Tarefa 1: Resuma em duas frases o texto sobre os enochatos.
Tarefa 2: De acordo com o texto sobre os enochatos, de que termo deriva a alcunha "enochato"?
Tarefa 3: Prossiga com a redação do texto sobre os enochatos a partir do ponto em que ele termina.

===== Trecho apresentado =====

No primeiro caso — como todas as questões tecnológicas — deixei por conta do Raul. No segundo, pane total, porque ele também não bebe. E quanto menos a gente entende, mais aparecem amigos tentando explicar a importância dos taninos.
Sabe aquele indivíduo que numa reunião qualquer (tipo, batizado do sobrinho) faz cara de entendido, ergue a taça, analisa o corpo da bebida, enfia o nariz no copo e decreta: aroma de trufa branca com beterraba francesa e notas de cardamomo.
Não existem limites para a atuação do enochato, alcunha derivada do termo enólogo, aquele ser superior com a língua mais apurada da ordem celestial.
Os enochatos se revelam em jantares informais ou num restaurante estrelado. Geralmente implicam com a carta de vinho e com o mestre sommelier. Com apenas um gole já sabem: reflexos violáceos de repolho cozido adocicado com fundo de peroba rosa no retrogosto.

===== Entradas selecionadas =====

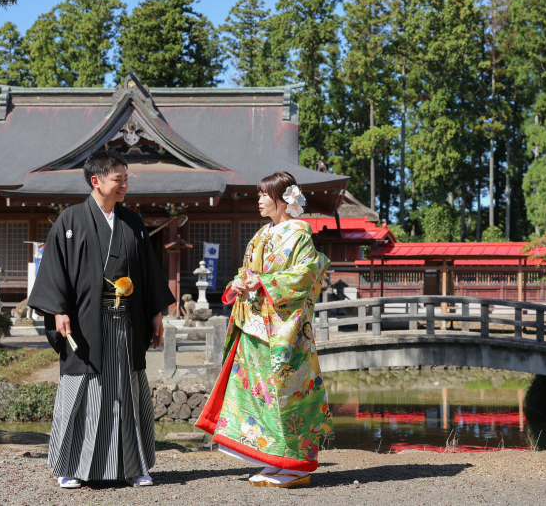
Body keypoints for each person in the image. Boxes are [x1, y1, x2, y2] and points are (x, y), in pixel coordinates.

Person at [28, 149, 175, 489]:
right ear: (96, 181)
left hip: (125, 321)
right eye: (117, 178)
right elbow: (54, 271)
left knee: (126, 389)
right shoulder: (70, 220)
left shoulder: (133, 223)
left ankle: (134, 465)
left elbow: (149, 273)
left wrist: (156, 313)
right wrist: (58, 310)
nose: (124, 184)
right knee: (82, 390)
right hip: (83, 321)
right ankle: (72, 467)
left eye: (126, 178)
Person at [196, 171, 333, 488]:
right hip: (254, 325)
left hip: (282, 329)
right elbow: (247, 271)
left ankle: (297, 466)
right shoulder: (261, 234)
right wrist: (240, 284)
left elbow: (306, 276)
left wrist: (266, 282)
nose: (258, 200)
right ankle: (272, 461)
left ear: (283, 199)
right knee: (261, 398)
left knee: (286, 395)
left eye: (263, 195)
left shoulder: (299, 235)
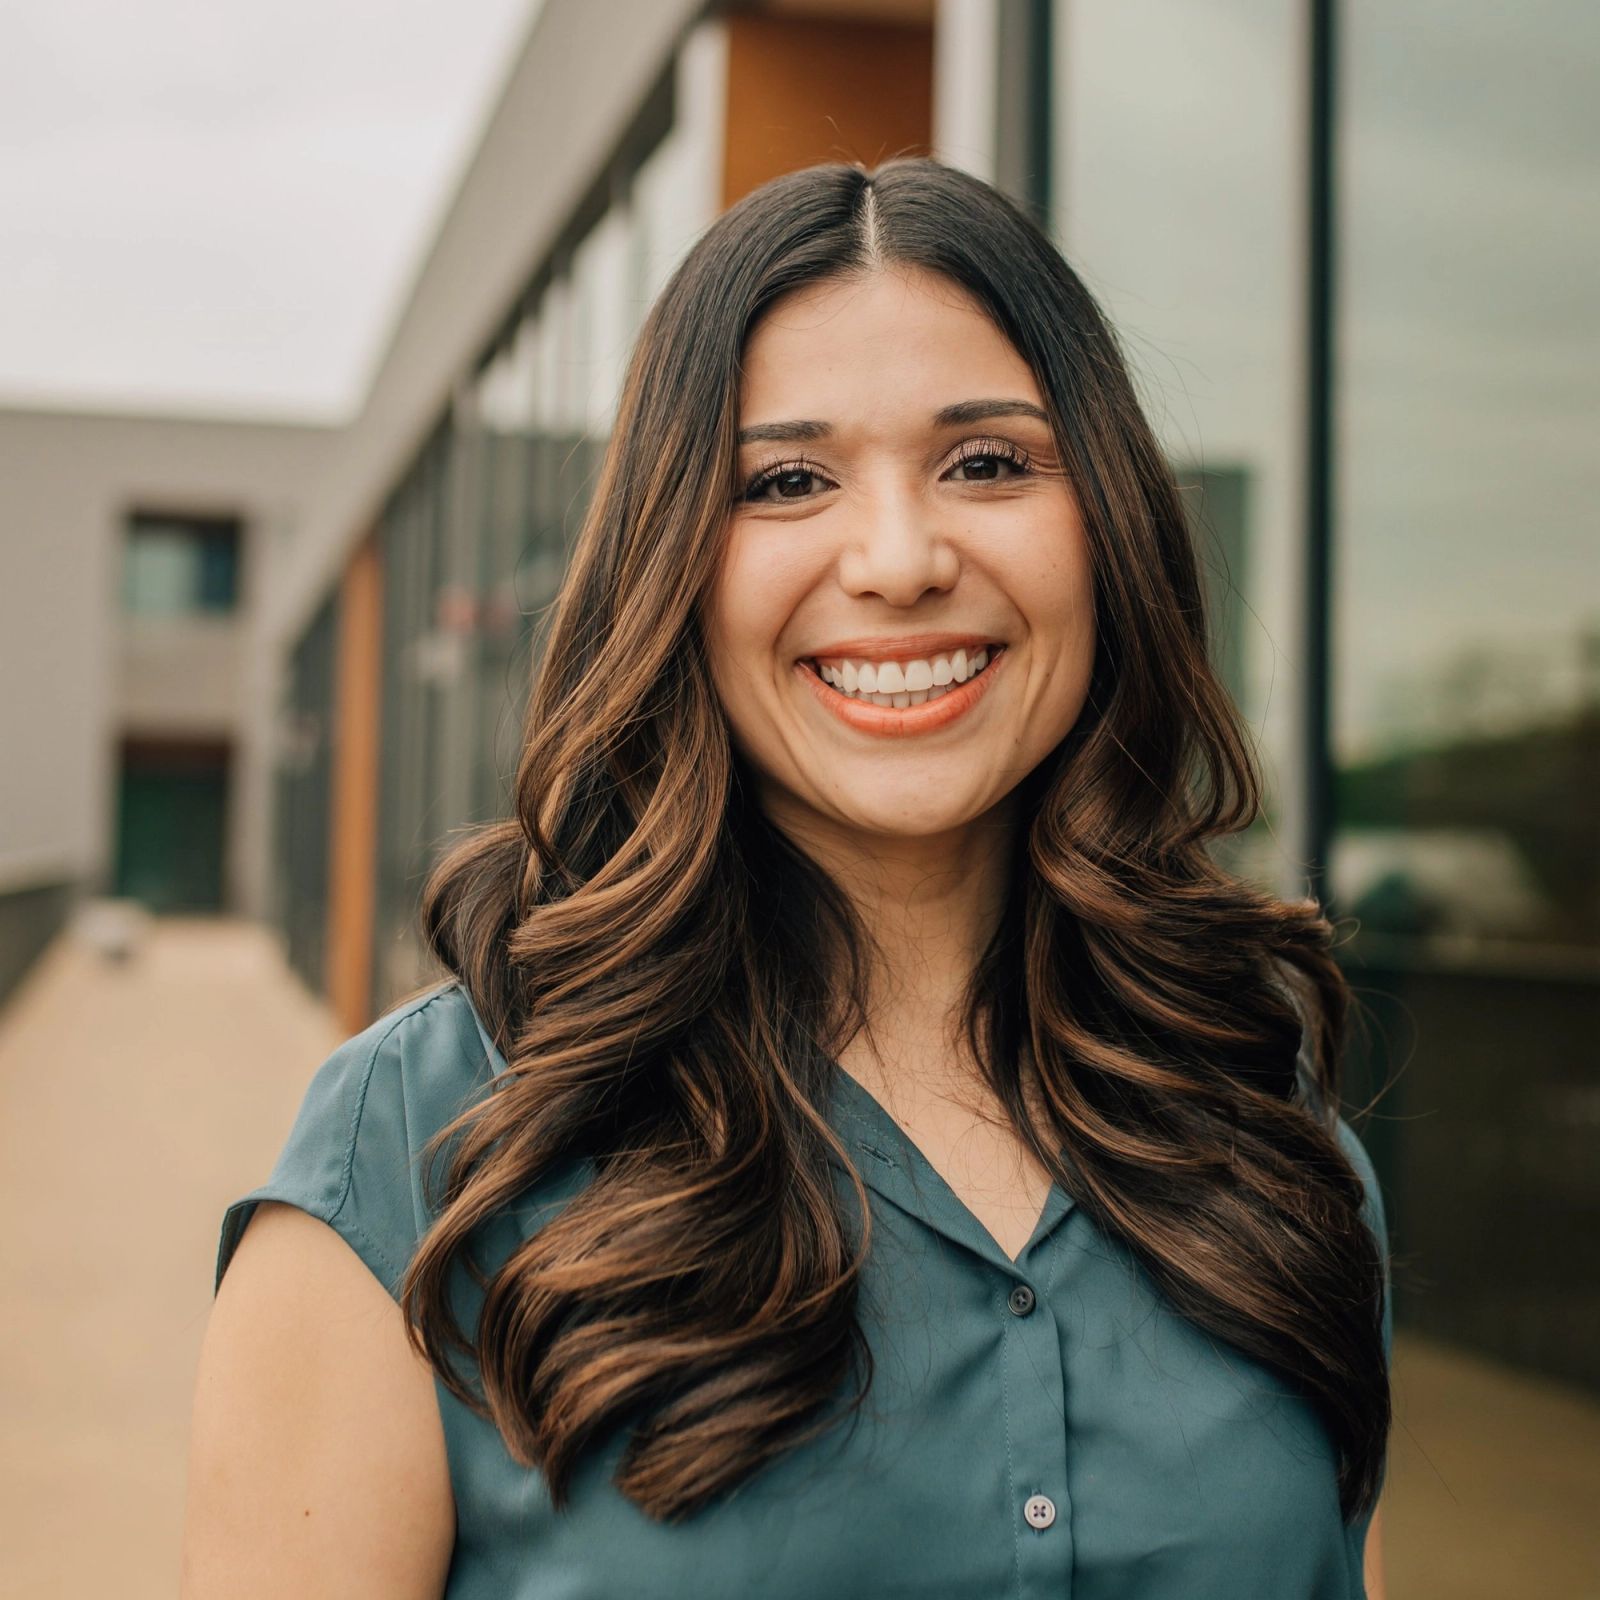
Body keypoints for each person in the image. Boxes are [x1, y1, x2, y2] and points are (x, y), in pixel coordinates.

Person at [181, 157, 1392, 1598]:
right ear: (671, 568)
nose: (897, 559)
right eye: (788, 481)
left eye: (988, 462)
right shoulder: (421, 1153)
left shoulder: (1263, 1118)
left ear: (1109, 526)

=====

Resposta 1: O texto apresenta o enochato, alcunha derivada do termo "enólogo", como o indivíduo que, em qualquer reunião, faz cara de entendido, analisa a bebida e decreta aromas e notas extravagantes. Esses indivíduos se revelam tanto em jantares informais quanto em restaurantes estrelados, costumam implicar com a carta de vinhos e com o mestre sommelier e, com apenas um gole, anunciam sabores rebuscados.

Resposta 2: Do termo "enólogo".

Resposta 3:
Oi?
Não existe nada de errado na apreciação do vinho. Essa coisa de olhar contra a luz, girar a taça, cheirar a rolha são características importantes para descobrir se a bebida está dentro de um padrão razoável.
Mas o enochato (que pode até ser um enólogo) não sabe a hora certa de fazer isso, quase sempre é um exibido na frente de leigos boquiabertos e estarrecidos. E deuzolivre se você cometer o pecado mortal de dizer que gosta de um rosé.
O enochato é jactancioso e inadequado. Tipo o bicho besta mesmo!
São seres quase sempre de conhecimento raso, que se aproveitam de nossas limitações sobre o tema para exercer um vocabulário rebuscado sem pé nem cabeça.
Observe que o protagonista é sempre ele, nunca o vinho. O enochato precisa de plateia. Portanto, não seja você a dar palco pra maluco.
Sendo obrigada a conviver com essa pessoa sinto-me na obrigação de tirar o indivíduo desse delírio. O truque é simples: finja que sabe mais do que ele.
Pergunte sobre o motivo dos chilenos terem trocado os parreirais de Baquedano pelos vinhedos de Tobalaba. (Ele mal deve saber que você está falando de duas estações de metrô de Santiago.)
Aponte uma questão técnica avançada: qual o impacto do coronavírus na produção dos vinhedos gregos?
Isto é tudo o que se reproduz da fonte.